C’mon, people… another Full House? It’s really come to this?
I have mixed feelings about nostalgia. On one hand, it’s certainly not healthy to live in a past that was a lot worse than you remember it being. I have some fond memories that, yes, do whip up some nostalgic feelings from time to time, but if I woke up and it was all of a sudden, say, 1987 again, I would be absolutely miserable. Could you imagine living in a world without the internet having already experienced the internet? We take them for granted, but we carry around machines that can answer any question at any time. Nothing bothers me more than when I don’t know a piece of information that I desperately want to know.
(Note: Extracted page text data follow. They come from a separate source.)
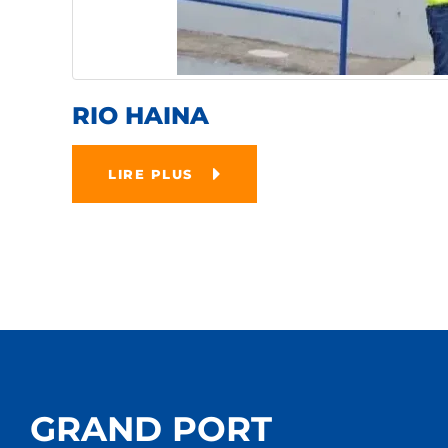
RIO HAINA
LIRE PLUS
GRAND PORT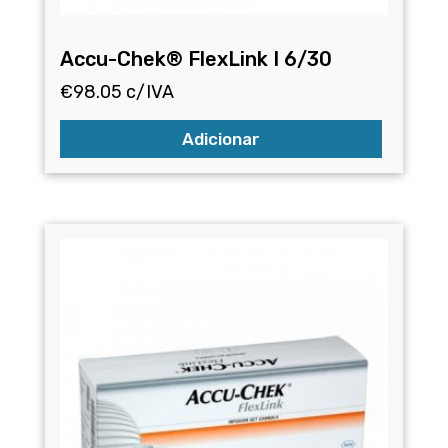
Accu-Chek® FlexLink I 6/30
€
98.05
c/IVA
Adicionar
Yesterday, for the life of me, I couldn’t remember the name of the guy who played Skippy on Family Ties. I wanted to say Mark Price, but Mark Price was a former NBA point guard for the Cleveland Cavaliers. A few seconds later, I had the answer: It’s Marc Price. (Sorry for setting off both of your Google alerts, guys.) In 1987, how would I find that answer? Does the library even have that answer? Do I have to wait for Family Ties to come on the air and wait for the end credits? I remember there was a local radio show host named “Mr. Trivia,” and the gist was that people would call him up and ask questions just like, “Who plays Skippy Handelman on Family Ties?” And if he didn’t know the answer, he’d find out and give the answer next week. This is how things used to work. Do you know who probably has a lot of nostalgia for 1987? “Mr. Trivia.”
Also in 1987, a bad television show called Full House premiered.
Full House premiered on Sept. 22, 1987 in what now looks like a conspicuous night of television. Following Full House was another new situation comedy, titled I Married Dora, which is best known (if known at all) for breaking the fourth wall during its 13th and final episode, announcing that they had been canceled directly to the audience.
I Married Dora was followed by the better remembered, but almost equally as short-lived Max Headroom.
Sadly, Full House lasted longer than 13 episodes and, now, is reportedly coming back as a Netflix series titled Fuller House. Why is this happening? Who really wants more Full House? Is it for the GIFs? My prediction is that if a new Full House happens, it will be the most heavily GIFed, but least watched show in television history.